When making the transition, B2B sellers need to realize that serving online customers is not as simple as following in the footsteps of their B2C brethren. Thus, they need solutions designed specifically for their needs. Here are some of the differences between B2B and B2C order management:
1. B2B needs more specifications
B2B eCommerce sites require more specific tools, and order management systems must also be prepared to address these needs as well. For example, one report from Forrester Wave noted unique B2B eCommerce demands, such as the ability to produce quotes, complex pricing lists, bulk order entries, item configurations and customized goods.
B2B orders tend to be resubmitted several times over instead of once, so order management systems need to be able to handle this. For example, a company may purchase a certain number of ink cartridges a month – if the retailer and the client have a reoccurring order setup, it is critical the Order Management System (OMS) is able to fulfill these orders or send the merchant an alert ahead of time to ensure a workaround can be achieved (such as filling the order from a variety of channels to ensure the complete order can be sent to the client at once).
While B2C purchases are relatively straightforward, B2B orders are much more complex, and this added layer of complexity may present challenges to firms that do not have adequate OMSes deployed.
2. Order size and volume
In the B2C world, orders tend to be high in volume and small in size and value. It is not unusual to see popular merchants receiving thousands of orders on a daily basis, thus the reason why they need OMSes that can deftly handle this volume and get orders out the door to customers as quickly as possible. If an OMS gets backed up and bogged down, a merchant may struggle to serve its customers, particularly as it scales upward.
On the B2B end, retailers likely receive fewer orders on a daily basis, and because many of them tend to be periodical purchases, volume is not a huge problem.

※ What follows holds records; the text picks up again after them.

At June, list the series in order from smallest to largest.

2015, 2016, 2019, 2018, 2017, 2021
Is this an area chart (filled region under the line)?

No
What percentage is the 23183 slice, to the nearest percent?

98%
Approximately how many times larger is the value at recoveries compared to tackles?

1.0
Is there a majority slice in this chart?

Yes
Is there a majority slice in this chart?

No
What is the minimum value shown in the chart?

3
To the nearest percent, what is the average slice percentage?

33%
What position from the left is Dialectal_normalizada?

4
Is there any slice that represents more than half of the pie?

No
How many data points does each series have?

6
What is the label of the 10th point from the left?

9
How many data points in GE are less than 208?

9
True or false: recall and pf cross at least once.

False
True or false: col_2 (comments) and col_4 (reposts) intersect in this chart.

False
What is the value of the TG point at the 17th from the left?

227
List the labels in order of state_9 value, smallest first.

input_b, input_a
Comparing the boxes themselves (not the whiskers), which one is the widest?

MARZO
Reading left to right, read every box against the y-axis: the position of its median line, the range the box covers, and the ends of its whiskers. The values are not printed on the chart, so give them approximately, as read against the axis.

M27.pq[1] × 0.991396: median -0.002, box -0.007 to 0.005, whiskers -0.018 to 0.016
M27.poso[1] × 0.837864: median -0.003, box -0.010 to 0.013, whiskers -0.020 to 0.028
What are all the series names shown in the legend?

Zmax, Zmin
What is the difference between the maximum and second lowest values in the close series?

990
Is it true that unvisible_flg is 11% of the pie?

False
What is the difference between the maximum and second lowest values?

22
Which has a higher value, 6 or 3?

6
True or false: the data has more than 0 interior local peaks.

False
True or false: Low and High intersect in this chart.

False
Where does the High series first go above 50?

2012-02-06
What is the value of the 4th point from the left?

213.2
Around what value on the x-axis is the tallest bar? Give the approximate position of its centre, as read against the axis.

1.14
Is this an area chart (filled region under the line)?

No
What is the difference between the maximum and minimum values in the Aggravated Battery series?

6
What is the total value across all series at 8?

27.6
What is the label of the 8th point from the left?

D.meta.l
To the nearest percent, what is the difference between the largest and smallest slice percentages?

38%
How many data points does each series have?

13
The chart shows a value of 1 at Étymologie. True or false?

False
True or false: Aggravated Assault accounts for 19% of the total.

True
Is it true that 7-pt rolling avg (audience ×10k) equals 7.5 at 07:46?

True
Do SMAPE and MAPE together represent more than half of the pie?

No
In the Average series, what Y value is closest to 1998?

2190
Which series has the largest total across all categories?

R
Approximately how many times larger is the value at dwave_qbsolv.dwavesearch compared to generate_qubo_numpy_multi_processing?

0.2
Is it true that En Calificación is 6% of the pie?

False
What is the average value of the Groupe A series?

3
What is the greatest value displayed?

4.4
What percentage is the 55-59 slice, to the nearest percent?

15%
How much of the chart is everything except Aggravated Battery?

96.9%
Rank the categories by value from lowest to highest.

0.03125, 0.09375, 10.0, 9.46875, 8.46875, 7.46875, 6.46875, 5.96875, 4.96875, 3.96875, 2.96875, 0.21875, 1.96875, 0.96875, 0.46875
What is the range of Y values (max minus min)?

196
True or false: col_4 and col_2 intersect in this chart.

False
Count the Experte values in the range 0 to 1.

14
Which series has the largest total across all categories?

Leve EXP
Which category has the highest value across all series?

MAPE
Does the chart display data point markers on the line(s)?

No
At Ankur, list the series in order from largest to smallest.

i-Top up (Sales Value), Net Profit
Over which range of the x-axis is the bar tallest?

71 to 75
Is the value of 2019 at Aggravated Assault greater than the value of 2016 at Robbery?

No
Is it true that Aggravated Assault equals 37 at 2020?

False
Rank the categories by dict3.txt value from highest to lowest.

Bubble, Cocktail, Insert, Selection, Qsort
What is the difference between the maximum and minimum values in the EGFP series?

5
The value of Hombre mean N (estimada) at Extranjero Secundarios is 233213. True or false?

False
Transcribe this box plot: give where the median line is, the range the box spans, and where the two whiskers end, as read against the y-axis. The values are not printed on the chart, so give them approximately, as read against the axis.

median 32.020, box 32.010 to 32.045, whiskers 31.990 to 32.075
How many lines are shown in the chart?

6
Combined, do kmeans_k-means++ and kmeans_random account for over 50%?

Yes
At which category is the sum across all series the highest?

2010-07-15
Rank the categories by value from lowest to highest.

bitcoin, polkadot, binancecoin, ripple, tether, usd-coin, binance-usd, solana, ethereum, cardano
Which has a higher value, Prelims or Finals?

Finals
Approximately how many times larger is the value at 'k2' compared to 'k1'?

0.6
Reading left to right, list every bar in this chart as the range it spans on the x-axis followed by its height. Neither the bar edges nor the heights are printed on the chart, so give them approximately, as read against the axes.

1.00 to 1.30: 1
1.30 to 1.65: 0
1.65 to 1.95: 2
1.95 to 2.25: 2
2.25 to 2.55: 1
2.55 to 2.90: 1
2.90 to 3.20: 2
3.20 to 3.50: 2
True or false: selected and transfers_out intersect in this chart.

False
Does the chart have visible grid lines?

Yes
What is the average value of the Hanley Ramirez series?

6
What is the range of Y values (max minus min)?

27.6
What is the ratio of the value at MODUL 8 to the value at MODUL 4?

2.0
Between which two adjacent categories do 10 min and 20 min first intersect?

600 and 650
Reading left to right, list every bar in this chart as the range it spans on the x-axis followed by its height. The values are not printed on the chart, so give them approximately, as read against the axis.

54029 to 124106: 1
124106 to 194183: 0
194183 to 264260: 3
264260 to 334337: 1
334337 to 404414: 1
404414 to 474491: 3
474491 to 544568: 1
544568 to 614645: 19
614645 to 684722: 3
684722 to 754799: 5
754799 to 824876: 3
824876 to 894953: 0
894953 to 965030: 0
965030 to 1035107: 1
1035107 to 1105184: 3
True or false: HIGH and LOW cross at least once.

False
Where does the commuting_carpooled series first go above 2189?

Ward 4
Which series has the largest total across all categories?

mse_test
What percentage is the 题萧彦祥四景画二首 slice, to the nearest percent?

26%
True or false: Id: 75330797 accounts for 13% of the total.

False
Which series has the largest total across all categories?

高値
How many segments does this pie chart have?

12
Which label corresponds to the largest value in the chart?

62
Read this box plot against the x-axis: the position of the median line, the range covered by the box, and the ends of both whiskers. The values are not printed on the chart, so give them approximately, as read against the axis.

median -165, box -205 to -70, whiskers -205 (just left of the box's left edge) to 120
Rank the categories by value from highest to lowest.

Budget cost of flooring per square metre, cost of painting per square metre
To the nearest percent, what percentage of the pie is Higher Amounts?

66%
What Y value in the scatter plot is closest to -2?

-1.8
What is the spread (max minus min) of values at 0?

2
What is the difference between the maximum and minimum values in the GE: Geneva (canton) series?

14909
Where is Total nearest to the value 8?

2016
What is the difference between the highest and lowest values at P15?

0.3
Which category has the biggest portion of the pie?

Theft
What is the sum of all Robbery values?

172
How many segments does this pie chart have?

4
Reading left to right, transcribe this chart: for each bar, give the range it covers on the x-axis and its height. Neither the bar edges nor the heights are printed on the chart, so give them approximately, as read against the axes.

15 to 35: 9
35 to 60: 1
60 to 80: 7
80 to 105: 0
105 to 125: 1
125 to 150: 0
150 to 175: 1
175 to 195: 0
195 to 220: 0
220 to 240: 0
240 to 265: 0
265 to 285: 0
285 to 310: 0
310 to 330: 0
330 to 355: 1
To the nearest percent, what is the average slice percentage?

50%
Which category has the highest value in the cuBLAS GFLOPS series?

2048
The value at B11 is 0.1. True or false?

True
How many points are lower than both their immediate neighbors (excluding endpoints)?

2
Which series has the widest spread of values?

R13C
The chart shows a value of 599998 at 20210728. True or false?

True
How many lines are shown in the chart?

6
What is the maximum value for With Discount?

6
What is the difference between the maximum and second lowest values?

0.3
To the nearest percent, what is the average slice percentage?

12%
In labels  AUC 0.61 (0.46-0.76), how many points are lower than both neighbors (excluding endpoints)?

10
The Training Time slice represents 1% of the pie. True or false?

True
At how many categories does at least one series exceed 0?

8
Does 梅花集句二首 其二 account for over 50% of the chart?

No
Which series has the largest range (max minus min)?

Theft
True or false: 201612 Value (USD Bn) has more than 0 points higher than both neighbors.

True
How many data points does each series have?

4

However, these orders are massive and may account for hundreds of different units – an office may procure all of its supplies through a single merchant on a quarterly basis, which requires the OMS to be able to pull a myriad of SKUs together accurately. Whereas speed is important in the B2C world, accuracy is pivotal in B2B.
Additionally, distribution channels must be considered when serving B2B and B2C customers. For B2B clients, sellers often use only a single source to supply the order. This is due in part to the cyclical nature of orders – retailers know when orders are coming in and can submit purchase orders in advance to ensure they have the required supply.
However, for B2C sellers, they really need to leverage all possible distribution centers to improve turnaround time. If someone places an order and merchants do not have the item in stock at a regional distribution center, the retailer needs to fill the purchase from elsewhere, whether it is via a third-party drop shipper, a nearby shop through “ship from store” or some other means. This flexibility is a necessity to maximize service for B2B customers.
3. Dealing with returns
Because B2B orders tend to be cyclical, exchanges and returns are rare – businesses need specific products and they know what they need ahead of time. This is not like the B2C sector, in which a person buys a shirt online, finds out it does not fit and wants to send it back. In the B2C sector, it is critical that customer service agents can use OMSes to track orders and serve patrons, a capability that is not as prominent in the B2B sector.
At the end of the day, the goal is to find an OMS that fits a retailer’s requirements. For most merchants, it is an easy question to ask based on their target market, and they can purchase either a B2B or B2C OMS. However, that is not always the case – some retailers may serve both audiences (Staples is an example of a merchant that may do both). In those cases, retailers either need to find an OMS that fits the needs of both audiences, or they must consider deploying two order management systems that can communicate with each other.